GitHub materials

Standards
Repo organization
- We have 11 data repositories, divided thematically by general data
topics
- sdc.broadband
- sdc.business_climate
- sdc.demographics
- sdc.education
- sdc.environment
- sdc.financial_well_being
- sdc.food
- sdc.health
- sdc.housing
- sdc.transportation
- sdc.public_safety
- Within a repository, data is organized in thematic topic
folders
- Within a most specific top folder, we have (as necessary)
- code
- all code used to replicate a distribution dataset
- Use the following naming conventions
ingest
files contain steps to acquire the data, write
to /original
prepare
files contain data manipulation, write to
/working or /distribution
- data
- docs
- Supporting documentation for data or methods (e.g. literature or
technical reports)
- Within /code, /data, /docs, we have (as necessary)
- original
- working
- distribution
- /distribution datasets need to be compressed
- /distribution datasets need to follow the column
names
- /distribution datasets need a
measure_info file
- All /distribution datasets need /distribution
code
Table naming guidance
The naming convention for data tables is as follows:
<coverage_area>_<resolution>_<data source>_<time period>_<title>
For example, a table created from ACS 5 year data on health insurance
could look as follows:
va_bg_acs5_2015_adults_health_insured_by_sex
- Abbreviation Standards
- Coverage Area (2 characters for state/province or country; 3 fips
characters for sub-state/province)
- us, United States
- va, Virginia
- va013, Virginia, Arlington County
- Resolutions (2 characters)
- bl, census block
- bg, census block group
- tr, census tract
- nb, neighborhood
- ct, county
- hd, health district
- co, country
- pl, place locations
- pr, person data
- bz, business data
- Data Sources (up to 5 characters; this list will continually grow)

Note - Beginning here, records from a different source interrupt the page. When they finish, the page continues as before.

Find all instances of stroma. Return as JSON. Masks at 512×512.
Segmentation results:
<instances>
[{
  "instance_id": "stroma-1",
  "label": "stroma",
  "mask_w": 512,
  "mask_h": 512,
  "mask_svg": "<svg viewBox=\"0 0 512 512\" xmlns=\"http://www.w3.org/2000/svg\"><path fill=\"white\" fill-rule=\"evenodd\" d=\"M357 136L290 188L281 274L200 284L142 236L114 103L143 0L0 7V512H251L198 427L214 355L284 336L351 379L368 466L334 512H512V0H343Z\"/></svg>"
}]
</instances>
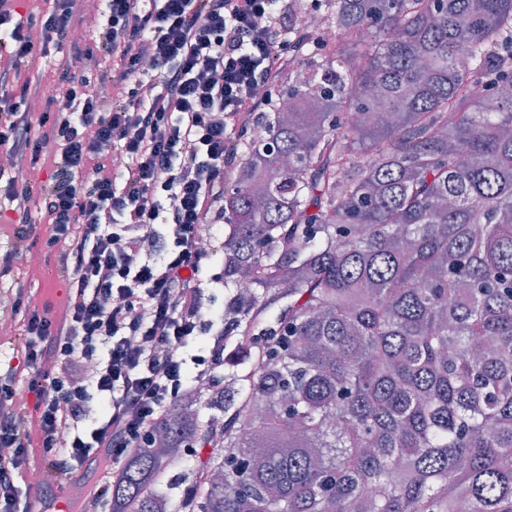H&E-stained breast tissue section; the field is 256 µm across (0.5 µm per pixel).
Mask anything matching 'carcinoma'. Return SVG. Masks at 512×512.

- acs5, American Community Survey 5-Year Data
- lodes, LEHD Origin-Destination Employment Statistics
- pseo, Post-Secondary Employment Outcomes
- qwi, Quarterly Workforce Indicators
- mcig, Mastercard Inclusive Growth Score
- hifld, Homeland Infrastructure Foundation-Level Data
- ookla, OOKLA for Good
- webmd, Web MD
- sdad, (items that we have calculated)
- abc, census address block counts
Measure naming guidance
- Measures should be named to balance human and
machine-readability.
- Generally, the format for measures should be
topic_method
.
- Underscores should be used to separate words in a measure.
- Measures should be renamed to SDC style guidelines after we have
manipulated them.
- The living list of abbreviations is UNDER CONSTRUCTION.
Writing measure_info
- When writing measure_info, I would suggest starting with a copy of
an exemplar measure_info or a closely related measure_info
(e.g. describing data from the same source).
- You can edit measure_info from RStudio, you’re preferred code
editor, or the GitHub GUI (really where ever you like)
- It is important to avoid syntactical mistakes in your measure_info
- Use an editor that is smart for json syntax
- Use a json linter library
(e.g.
jsonlite::validate()
)
- Use an online json linter
How to set up environmental variables
In your home directory, create a file named “.Renviron”. Write the
names of your secrets and their value, like this to this file
# Environmental variables can be in quotes or not in quotes #
CENSUS_API_KEY="secret"
db_usr="secret"
db_pwd="secret"
DATAVERSE_KEY="secret"
DATAVERSE_SERVER="secret"
OSRM_SERVER="secret"
BEA_API_KEY="secret"
my_secret="secret"
This file will execute in the terminal when your R session starts. To
retrieve an environmental variable, execute this command in R
Sys.getenv("my_secret")
## [1] ""
In action, you might use environmental variables like this
options(osrm.server = Sys.getenv("OSRM_SERVER"))
You
can also install your census API key through tidycensus
library(tidycensus)
census_api_key("111111abc", install = TRUE, overwrite = TRUE)
## Your original .Renviron will be backed up and stored in your R HOME directory if needed.
## Your API key has been stored in your .Renviron and can be accessed by Sys.getenv("CENSUS_API_KEY").
## To use now, restart R or run `readRenviron("~/.Renviron")`
## [1] "111111abc"
# First time, reload your environment so you can use the key without restarting R.
readRenviron("~/.Renviron")
# You can check it with:
Sys.getenv("CENSUS_API_KEY")
## [1] "111111abc"
Environmental variables are not only useful time savers, but they
prevent us from commiting secrets to our public repositories!